Working data Start Marker

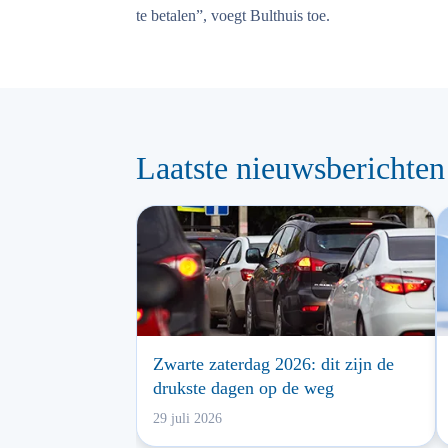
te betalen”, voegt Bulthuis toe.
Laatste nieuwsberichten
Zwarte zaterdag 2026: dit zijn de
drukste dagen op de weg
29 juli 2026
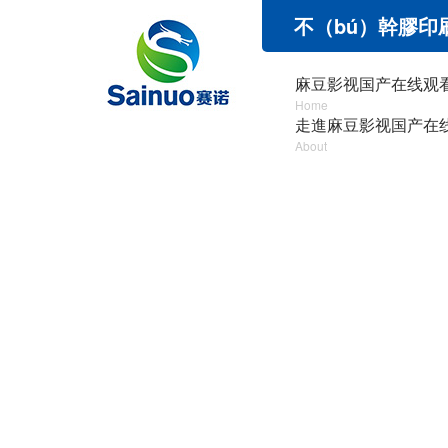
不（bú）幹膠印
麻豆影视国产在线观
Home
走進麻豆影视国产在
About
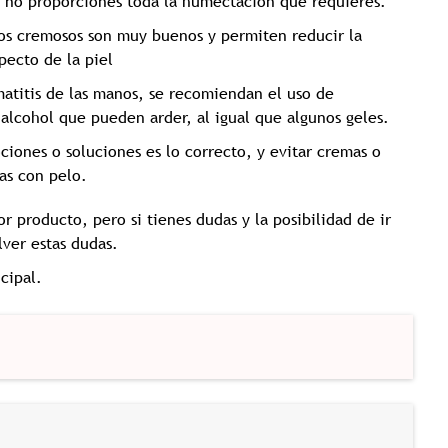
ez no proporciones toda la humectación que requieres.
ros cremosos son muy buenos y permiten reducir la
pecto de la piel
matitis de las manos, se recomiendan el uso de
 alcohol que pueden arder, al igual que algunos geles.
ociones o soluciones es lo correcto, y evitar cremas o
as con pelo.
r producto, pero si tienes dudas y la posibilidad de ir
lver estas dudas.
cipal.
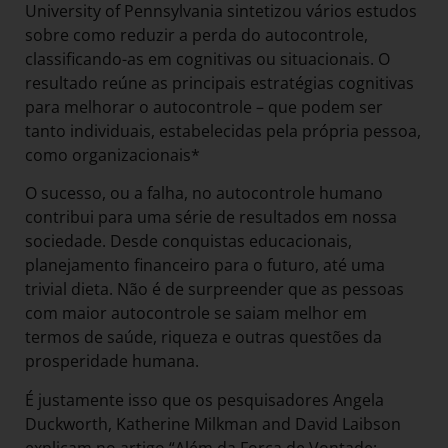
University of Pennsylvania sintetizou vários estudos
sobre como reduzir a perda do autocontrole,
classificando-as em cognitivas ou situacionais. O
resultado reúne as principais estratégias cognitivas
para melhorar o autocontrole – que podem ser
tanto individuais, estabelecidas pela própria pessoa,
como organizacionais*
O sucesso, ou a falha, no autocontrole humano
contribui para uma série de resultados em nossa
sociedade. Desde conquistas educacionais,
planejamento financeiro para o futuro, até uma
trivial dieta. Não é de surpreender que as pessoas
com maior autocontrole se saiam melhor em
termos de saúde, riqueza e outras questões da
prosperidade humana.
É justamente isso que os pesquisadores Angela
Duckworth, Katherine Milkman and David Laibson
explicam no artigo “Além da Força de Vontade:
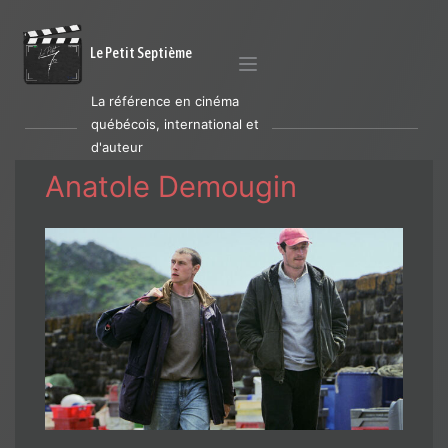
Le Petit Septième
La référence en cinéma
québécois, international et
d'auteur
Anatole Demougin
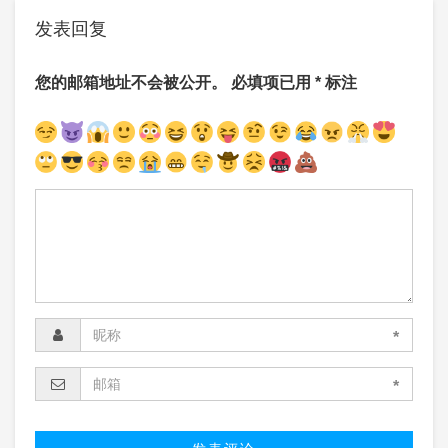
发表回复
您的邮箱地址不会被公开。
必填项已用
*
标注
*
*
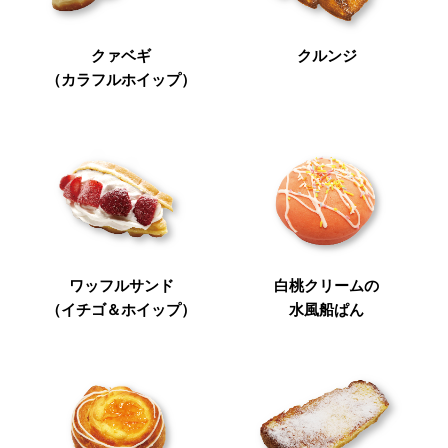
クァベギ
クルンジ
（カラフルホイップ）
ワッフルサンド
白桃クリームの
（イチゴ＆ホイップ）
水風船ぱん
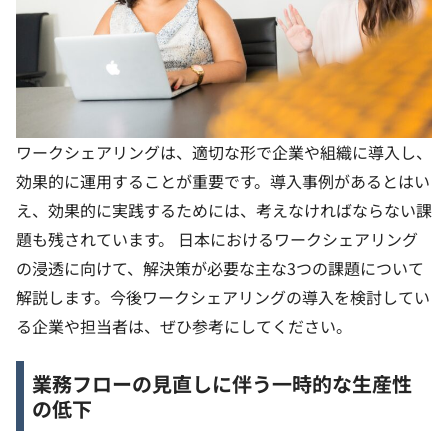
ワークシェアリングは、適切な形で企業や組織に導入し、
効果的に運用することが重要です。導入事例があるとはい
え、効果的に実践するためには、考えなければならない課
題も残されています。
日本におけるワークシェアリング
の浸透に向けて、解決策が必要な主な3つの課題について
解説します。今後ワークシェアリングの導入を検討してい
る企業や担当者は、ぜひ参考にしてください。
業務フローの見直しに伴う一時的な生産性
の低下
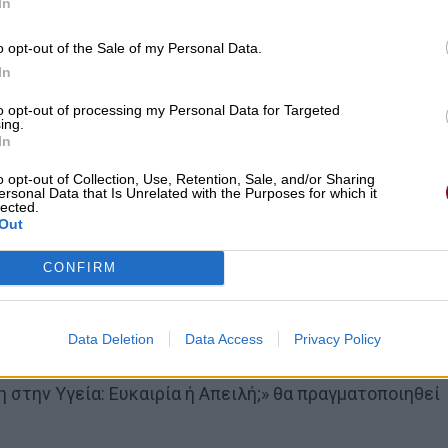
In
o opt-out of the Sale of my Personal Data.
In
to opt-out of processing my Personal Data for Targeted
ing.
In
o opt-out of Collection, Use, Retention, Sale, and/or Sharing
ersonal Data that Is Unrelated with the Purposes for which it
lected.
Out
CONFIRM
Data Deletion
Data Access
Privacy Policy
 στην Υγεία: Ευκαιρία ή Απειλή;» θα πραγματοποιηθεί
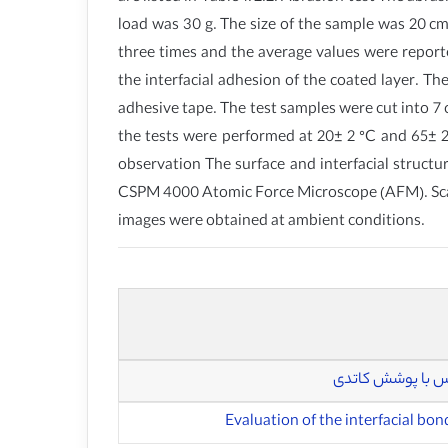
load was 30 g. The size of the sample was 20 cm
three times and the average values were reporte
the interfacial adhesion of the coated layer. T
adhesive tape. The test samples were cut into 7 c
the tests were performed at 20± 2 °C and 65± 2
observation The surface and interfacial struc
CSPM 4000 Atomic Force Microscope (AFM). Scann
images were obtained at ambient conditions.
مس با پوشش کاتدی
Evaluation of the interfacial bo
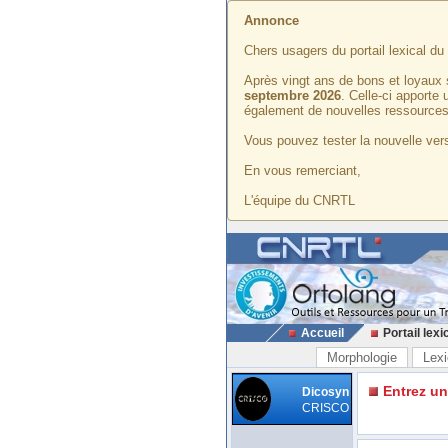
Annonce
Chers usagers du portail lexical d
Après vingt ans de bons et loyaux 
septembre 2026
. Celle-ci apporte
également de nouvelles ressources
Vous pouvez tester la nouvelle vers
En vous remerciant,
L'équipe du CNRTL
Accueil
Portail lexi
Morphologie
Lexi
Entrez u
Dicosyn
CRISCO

Working data End Marker

◆ Goal of the exercise: Lay out the material's lines as a Markdown table with the columns Row and Text, starting with the line containing "University of Pennsylvania" and going on through the line containing "como organizacionais*". Number each row and leave out any blank lines.

◆ Answer to this task:
| Row | Text |
|---|---|
| 1 | University of Pennsylvania sintetizou vários estudos |
| 2 | sobre como reduzir a perda do autocontrole, |
| 3 | classificando-as em cognitivas ou situacionais. O |
| 4 | resultado reúne as principais estratégias cognitivas |
| 5 | para melhorar o autocontrole – que podem ser |
| 6 | tanto individuais, estabelecidas pela própria pessoa, |
| 7 | como organizacionais* |